Mountain Stroll

 

So I kind of missed my final night in Laos due somewhat to just my own stupidity. Two days earlier I was choosing a tour for my final day in the city of Luang Prabang and I figured I wouldn’t mind riding an elephant and spending the day with them so I found the tour I wanted, matched prices, and was good to lock it in – but thought I’d research first. Turns out most of them actually mistreat and abuse the elephants so I decided I wasn’t going to have any of that and boycotted all of them. I ended up at an eco-friendly agency which offered hikes to see remote villages, and gives a lot of the money back to these villages (They’re crazy-poor) so they said it’s not too difficult or anything and probably just a stroll for me so I locked it in. That night I went out and had a huge one (But this is a public blog so we’ll just skip over that part) and long story short ended up back home at 5:30AM and then got up 2 hours later for the hike. What a nightmare that turned out to be.

We begin the hike, and I’m still drunk (among other things) and feeling the effects of the night before but I figure a stroll is a stroll. Four hours later it became evident this wasn’t just a fucking “stroll.” It was an eight-hour intense mountain hike. Climbing up and down through forest and I was absolutely drenched in sweat. To make matters worse, our tour guide didn’t seem to give a shit and just ran off to make phone calls or walk with the only other guy on the tour, who was a soldier from Denmark. So multiple times there I was in neck high plants and shrubbery with no real path in sight, in a country known for having millions of unexploded land-mines, with no idea where the fuck the useless tour guide or army dude were. All I could think to myself was I could just be riding a goddamn elephant right now. That, and I hope I don’t suddenly explode.

Anyway to make matters worse, it started pouring down with rain and the now established path turned into a complete mudslide. I went the whole trip without falling down, but I managed to fall about 16 times. At one point I was literally face down on the ground trying to crawl up this path without managing to even get a grip before sliding back down. There I was laying there exhausted, tired, and covered in sweat, rain, and abrasions. It was that exact moment that several locals casually walked on by me in flip-flops up the mountain. They legit just didn’t give a fuck. I couldn’t believe it. So there went my self-esteem too. Eventually we made it to the village and I had 2-minute noodles and no one understood what I was saying, so it was more or less just like being back in Sydney.
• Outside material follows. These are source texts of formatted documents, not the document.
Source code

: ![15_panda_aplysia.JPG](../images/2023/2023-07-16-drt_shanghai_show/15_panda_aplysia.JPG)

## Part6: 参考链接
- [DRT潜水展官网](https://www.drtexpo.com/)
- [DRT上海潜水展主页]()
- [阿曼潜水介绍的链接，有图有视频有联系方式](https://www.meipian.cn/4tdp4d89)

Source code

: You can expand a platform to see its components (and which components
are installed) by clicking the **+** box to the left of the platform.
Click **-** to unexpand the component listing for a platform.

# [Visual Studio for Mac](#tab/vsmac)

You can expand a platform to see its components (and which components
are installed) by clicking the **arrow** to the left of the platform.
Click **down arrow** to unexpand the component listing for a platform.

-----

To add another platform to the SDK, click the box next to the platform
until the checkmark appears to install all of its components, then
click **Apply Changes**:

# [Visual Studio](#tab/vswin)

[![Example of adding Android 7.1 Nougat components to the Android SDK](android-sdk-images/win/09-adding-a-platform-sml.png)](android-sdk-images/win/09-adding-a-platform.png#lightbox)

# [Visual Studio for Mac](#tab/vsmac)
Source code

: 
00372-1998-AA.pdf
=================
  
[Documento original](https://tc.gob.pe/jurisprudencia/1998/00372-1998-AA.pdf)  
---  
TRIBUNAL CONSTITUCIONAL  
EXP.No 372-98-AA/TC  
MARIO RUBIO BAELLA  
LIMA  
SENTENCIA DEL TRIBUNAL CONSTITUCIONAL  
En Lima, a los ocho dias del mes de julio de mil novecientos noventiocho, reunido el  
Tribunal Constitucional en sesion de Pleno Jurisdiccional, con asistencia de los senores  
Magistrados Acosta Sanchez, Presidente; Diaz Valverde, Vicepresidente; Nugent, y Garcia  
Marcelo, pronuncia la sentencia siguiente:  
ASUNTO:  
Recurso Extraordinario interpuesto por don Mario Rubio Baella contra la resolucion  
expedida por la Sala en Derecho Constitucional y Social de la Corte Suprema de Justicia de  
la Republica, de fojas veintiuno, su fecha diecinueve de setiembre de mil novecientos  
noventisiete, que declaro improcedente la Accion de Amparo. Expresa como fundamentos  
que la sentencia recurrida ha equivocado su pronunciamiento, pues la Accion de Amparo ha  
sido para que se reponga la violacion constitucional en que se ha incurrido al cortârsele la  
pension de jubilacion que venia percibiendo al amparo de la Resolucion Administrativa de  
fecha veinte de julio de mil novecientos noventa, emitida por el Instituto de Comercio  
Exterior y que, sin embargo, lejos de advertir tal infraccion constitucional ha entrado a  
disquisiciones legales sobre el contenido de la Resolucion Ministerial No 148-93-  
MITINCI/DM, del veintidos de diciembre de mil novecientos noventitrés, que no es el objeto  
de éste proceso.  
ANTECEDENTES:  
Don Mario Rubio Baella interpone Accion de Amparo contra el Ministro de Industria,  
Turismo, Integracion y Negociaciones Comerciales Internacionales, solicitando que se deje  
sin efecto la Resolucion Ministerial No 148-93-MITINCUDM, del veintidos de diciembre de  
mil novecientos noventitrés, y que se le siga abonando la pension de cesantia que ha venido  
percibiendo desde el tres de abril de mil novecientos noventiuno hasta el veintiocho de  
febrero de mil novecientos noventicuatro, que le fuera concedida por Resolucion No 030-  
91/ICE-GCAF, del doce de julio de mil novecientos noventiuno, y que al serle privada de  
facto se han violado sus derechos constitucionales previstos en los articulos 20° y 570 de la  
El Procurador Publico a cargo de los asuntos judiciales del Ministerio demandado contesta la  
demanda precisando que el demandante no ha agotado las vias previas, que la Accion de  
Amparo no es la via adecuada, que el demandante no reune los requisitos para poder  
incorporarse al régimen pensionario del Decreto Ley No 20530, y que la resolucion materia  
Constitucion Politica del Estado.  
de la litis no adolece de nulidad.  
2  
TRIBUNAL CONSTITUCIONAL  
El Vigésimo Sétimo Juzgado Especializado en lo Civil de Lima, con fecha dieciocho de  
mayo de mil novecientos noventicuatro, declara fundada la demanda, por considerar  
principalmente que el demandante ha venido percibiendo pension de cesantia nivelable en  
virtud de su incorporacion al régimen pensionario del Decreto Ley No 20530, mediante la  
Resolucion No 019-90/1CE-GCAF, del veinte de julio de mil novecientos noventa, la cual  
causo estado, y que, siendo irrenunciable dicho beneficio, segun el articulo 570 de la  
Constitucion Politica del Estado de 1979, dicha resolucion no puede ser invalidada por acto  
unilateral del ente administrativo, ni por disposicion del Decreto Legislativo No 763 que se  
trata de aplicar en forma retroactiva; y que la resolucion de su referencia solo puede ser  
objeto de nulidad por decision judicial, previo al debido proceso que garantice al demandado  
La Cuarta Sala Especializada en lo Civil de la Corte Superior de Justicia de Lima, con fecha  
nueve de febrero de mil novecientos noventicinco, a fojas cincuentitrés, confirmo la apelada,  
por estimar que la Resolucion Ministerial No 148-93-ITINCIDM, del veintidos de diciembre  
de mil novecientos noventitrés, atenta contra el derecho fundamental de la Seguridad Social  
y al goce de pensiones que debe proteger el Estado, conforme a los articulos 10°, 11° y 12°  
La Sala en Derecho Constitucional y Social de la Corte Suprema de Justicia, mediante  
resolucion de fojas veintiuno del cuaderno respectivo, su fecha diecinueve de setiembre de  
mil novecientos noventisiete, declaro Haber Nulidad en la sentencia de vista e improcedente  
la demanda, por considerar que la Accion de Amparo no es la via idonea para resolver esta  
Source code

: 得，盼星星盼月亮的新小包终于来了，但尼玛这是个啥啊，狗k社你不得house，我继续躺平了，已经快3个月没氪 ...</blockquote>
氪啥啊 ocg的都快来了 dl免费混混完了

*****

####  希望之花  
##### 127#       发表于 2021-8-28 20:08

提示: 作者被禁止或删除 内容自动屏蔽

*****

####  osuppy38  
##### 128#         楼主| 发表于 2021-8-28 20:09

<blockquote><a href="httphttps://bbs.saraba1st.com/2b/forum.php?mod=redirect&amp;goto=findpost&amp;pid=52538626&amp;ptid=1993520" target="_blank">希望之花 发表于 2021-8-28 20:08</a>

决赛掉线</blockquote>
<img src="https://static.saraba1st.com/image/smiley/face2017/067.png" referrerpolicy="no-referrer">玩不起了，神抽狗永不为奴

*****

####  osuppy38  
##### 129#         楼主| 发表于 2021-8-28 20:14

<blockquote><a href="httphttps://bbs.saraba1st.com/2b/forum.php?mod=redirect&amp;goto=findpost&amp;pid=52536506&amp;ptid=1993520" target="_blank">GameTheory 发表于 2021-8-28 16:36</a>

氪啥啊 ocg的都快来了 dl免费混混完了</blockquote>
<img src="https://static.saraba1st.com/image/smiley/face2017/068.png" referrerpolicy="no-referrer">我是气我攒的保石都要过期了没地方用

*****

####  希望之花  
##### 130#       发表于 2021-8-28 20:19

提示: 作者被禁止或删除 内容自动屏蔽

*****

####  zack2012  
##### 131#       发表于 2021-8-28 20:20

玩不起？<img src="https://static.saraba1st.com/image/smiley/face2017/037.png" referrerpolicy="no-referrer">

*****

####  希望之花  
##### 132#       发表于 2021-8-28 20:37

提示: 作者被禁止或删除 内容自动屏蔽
I still enjoyed it though. Eventually we made it back to the boat, and even the soldier dude admitted that was the most intense experience of his life. I got back home, passed out, missed going out with all the friends I made in the city, and woke up at 5AM the next day to begin my first flight home. Luckily I pre-emptively set the alarm on my phone.

This sort of just turned into a massive whine, so to make up for it here are a couple photos from the day so you know this is all legit.

 

Admittedly, the kids at the villages were so cute and lovely.

On the left is the soldier and on the right is the tour guide. This is at the start when there was still a usable path.

 

The villagers themselves lived in these little huts they built without any electricity. Also there were lots of ducks. I like ducks.